DATA RECORDS –
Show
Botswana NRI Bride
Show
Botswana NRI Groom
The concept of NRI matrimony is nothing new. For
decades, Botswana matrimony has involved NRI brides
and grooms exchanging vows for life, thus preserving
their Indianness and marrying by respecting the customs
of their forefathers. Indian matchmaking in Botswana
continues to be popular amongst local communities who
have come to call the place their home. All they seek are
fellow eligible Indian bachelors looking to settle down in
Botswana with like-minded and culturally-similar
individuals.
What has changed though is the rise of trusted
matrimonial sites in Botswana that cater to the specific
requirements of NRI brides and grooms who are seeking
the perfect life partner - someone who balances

TASK ITEM –
The lines to reproduce run from the one containing "decades, Botswana matrimony" to the last line of the listing; print them exactly, including both ends.

EXPECTED ANSWER –
decades, Botswana matrimony has involved NRI brides
and grooms exchanging vows for life, thus preserving
their Indianness and marrying by respecting the customs
of their forefathers. Indian matchmaking in Botswana
continues to be popular amongst local communities who
have come to call the place their home. All they seek are
fellow eligible Indian bachelors looking to settle down in
Botswana with like-minded and culturally-similar
individuals.
What has changed though is the rise of trusted
matrimonial sites in Botswana that cater to the specific
requirements of NRI brides and grooms who are seeking
the perfect life partner - someone who balances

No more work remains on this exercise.